By contrast, there were also some occasions where a student would not listen very carefully because they thought they had it. They wrote something grammatically OK, but it might not have had anything to do with what had been said. 


Teaching point: we are going to need to develop teaching strategies to ensure that this doesn’t happen when the students get to the actual dictation. I wonder about getting the student to write the first letter of each word they hear on the first listen, to give them a frame that they can fill in on subsequent listens. 


I also noticed students overlooking the little endings of words which contribute to grammatical accuracy in German (eg the ‘es’ on ‘letztes Jahr’) but often to actual meaning in French (j’ai préféré versus je préfère). We played the sentences two, three, four times and they did get them eventually.


Teaching point: training students to NOTICE these is a bit step away from listening for gist. We are going to have to train the students to change tack pretty dramatically when they get onto the dictation part of the listening test, and see it almost as a totally different type of test.


Then this is where it gets interesting. One of my students said that they didn’t like gap-fill, and found it difficult. I said I thought it was a good way to build up towards full dictation. As the mini-whiteboards were already out, I asked the students to vote. Of 15 in the class, we had two ‘don’t knows’, one in favour of gap fill, and all the rest - 12 - said that they would much rather jump straight into a full dictation task. I was fascinated by this - this is a very mixed ability group and there didn’t seem to be any correlation between proficiency and preference. They told me that gap fill forced them to listen for specific words and almost block out the ones that were already in the text, and they preferred dictation where they could concentrate on the full text. When I suggested that gap fill was a stepping stone towards full dictation, they suggested that a gap fill where I gave them the first letter of each word might be a better approach.
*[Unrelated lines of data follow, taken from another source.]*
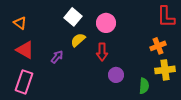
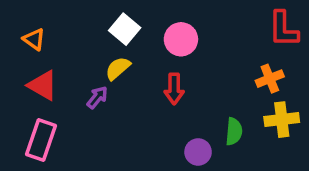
yellow semicircle: (78, 40) -> (118, 68), moved
purple circle: (116, 75) -> (198, 152), moved
green semicircle: (144, 86) -> (234, 131), moved

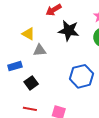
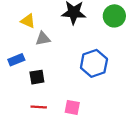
black square: (31, 83) -> (37, 77), turned 32

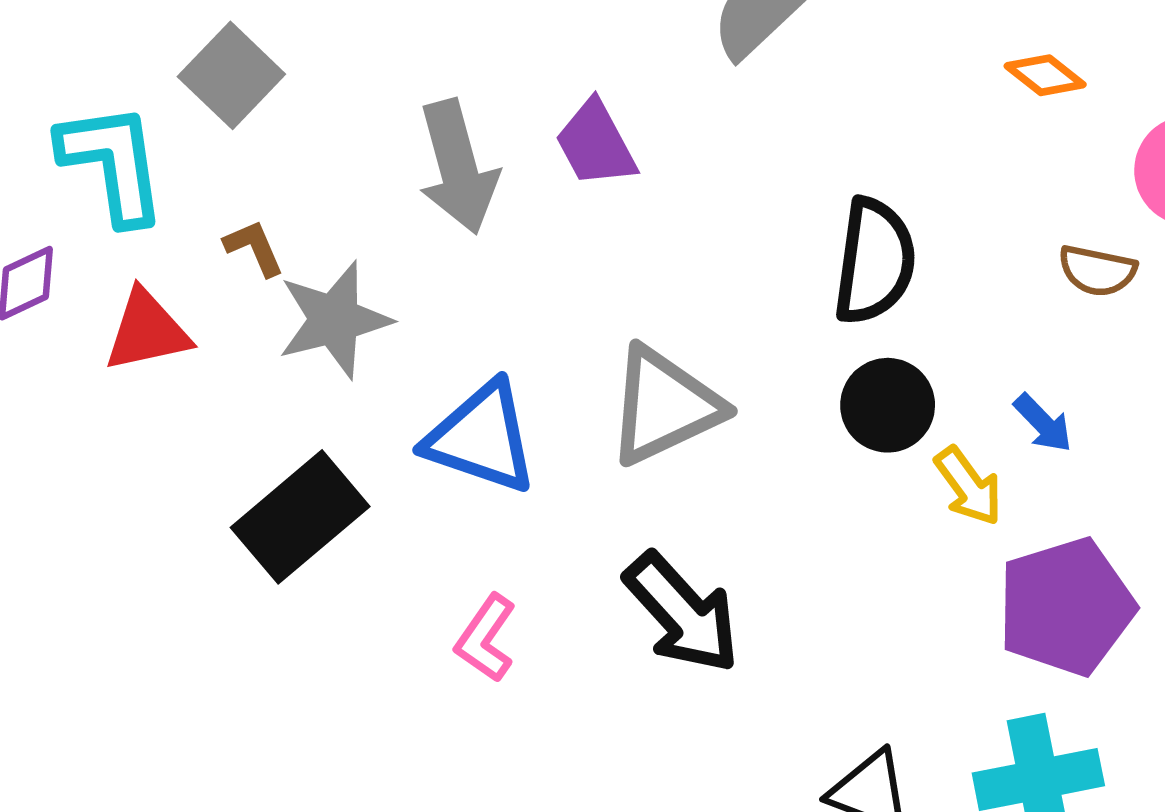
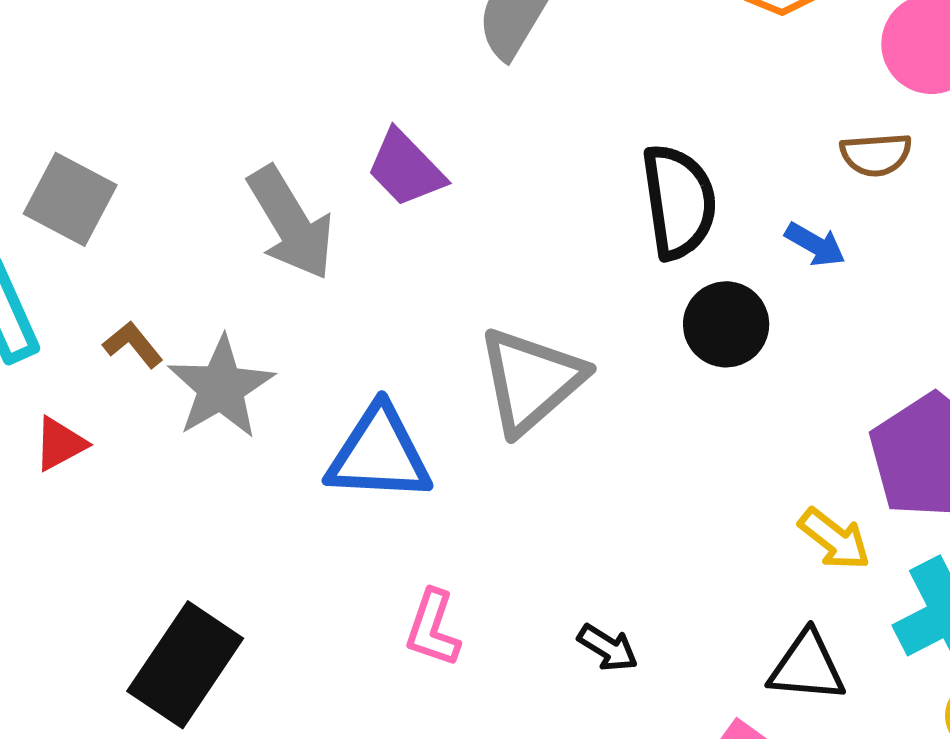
red triangle: (147, 331) -> (60, 444), size x0.7
blue arrow: (1043, 423) -> (815, 244), moved
yellow arrow: (968, 486) -> (835, 539), moved
black rectangle: (300, 517) -> (185, 665), moved
black arrow: (682, 613) -> (608, 648), moved, size x0.5

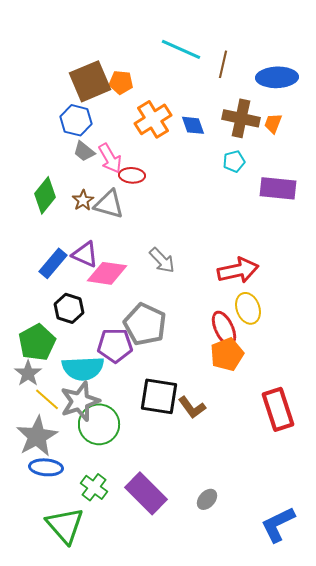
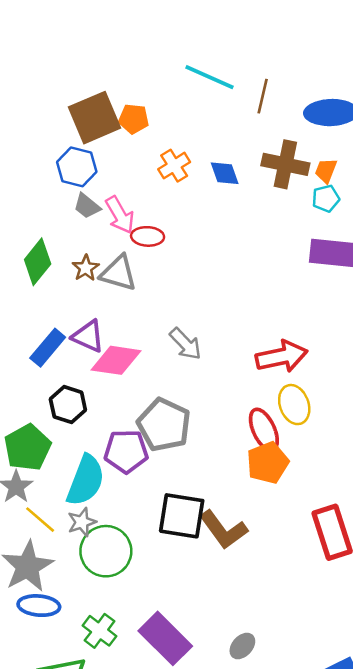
orange cross: (153, 119) -> (174, 166), size x0.7
cyan pentagon: (234, 161) -> (326, 198), moved
cyan semicircle: (83, 368) -> (86, 480), turned -66
gray star: (80, 401) -> (82, 522), size x0.6
brown L-shape: (192, 407) -> (223, 530), size x1.4

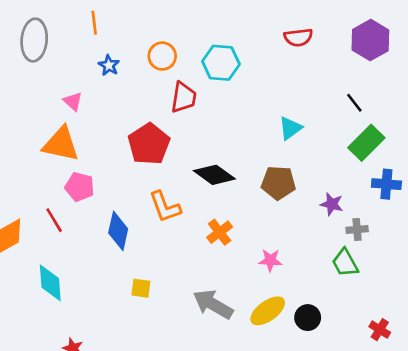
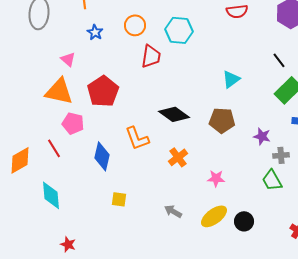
red pentagon: (149, 144) -> (103, 91), moved
gray arrow: (213, 304) -> (173, 211), size x0.6

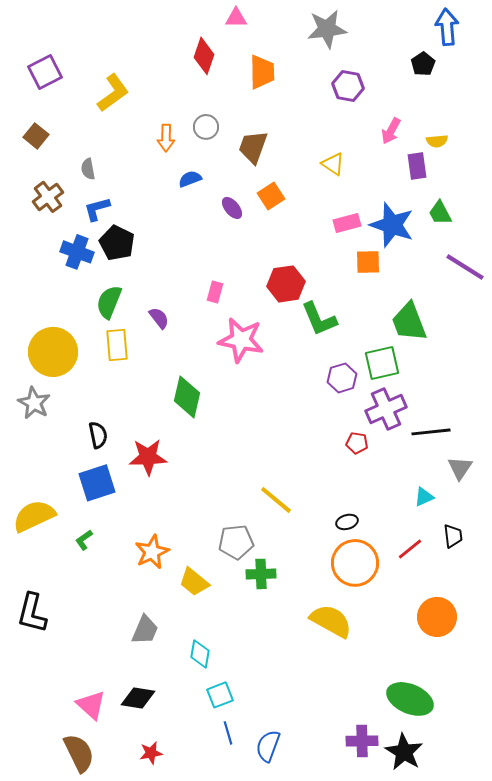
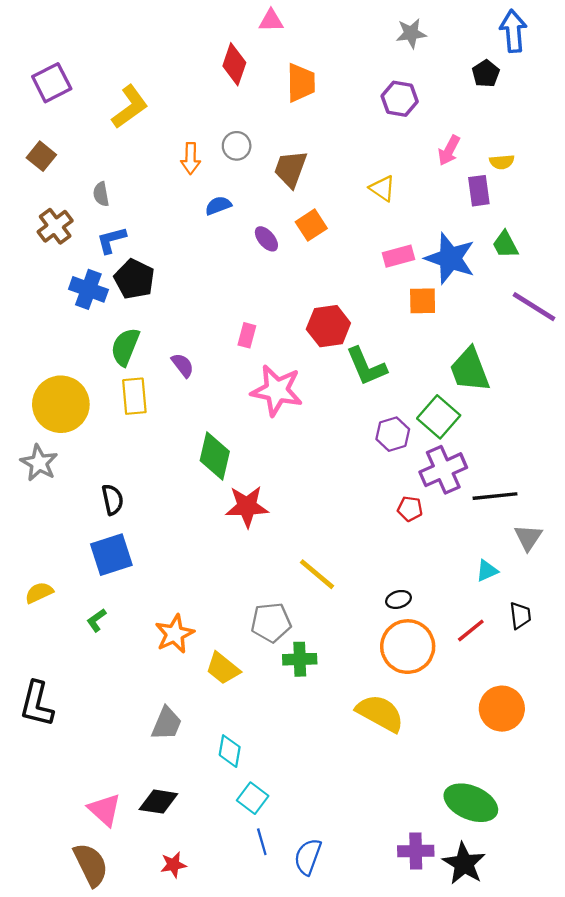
gray star: (327, 29) -> (411, 33), moved, size x0.7
green square: (382, 363) -> (439, 417), turned -36
red star: (148, 457) -> (247, 506), moved
yellow semicircle: (34, 516) -> (39, 593), size x0.6
cyan square: (220, 695) -> (253, 798), turned -32

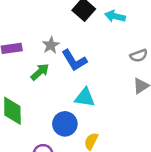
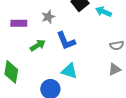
gray star: (51, 45) -> (48, 17), moved

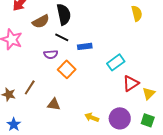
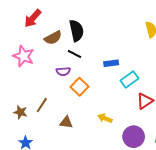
blue rectangle: (85, 46) -> (111, 63), moved
yellow arrow: (92, 117) -> (105, 118), moved

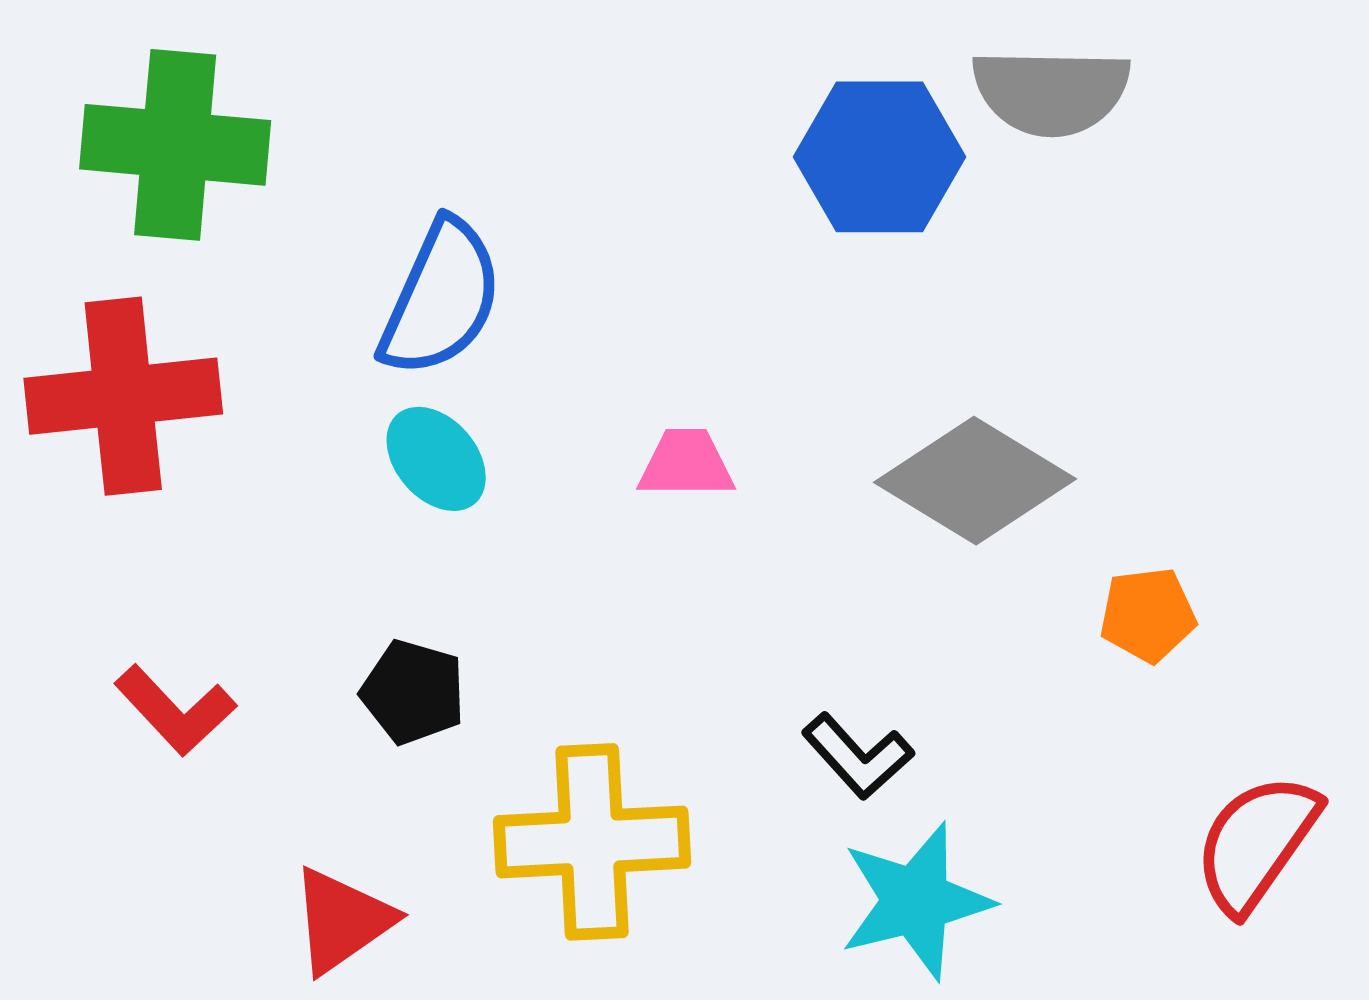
Teaching point: I have seen plenty of gap-fill listening tasks in the text books for the new GCSE, but I haven’t seen any first-letter dictations. We need to take on board the wisdom of my fabulous year 10 group and consider whether gap-fill dictations are preparing students for a different type of task and might actually be counter-productive. I will be making first-letter-dictations from now on. 



Anyway, where does this leave us? I want to draw a few conclusions:

  1. Asking EVERYONE to show you an answer really does lead to much more effective pedagogy!

  2. Students really do rely on consonants not vowels to build meaning (I found this in my doctoral research too), so you need to work lots of strategies to address this.

  3. Grammatical morphemes (the little bits of words that add meaning) get overlooked in the general hunt for meaning - weigh up if they’re important in this context.

  4. Go straight for full-on dictation, differentiated with first-letters of each word for those who might benefit. Gap-fill dictation seems to be tapping into different skills, so it might not be the best use of lesson time.

  5. Again (this is a bit of a golden thread of this blog!) ASK your students about their experience of listening. I mean, I’ve got a darn PhD in second language listening and they still surprised me!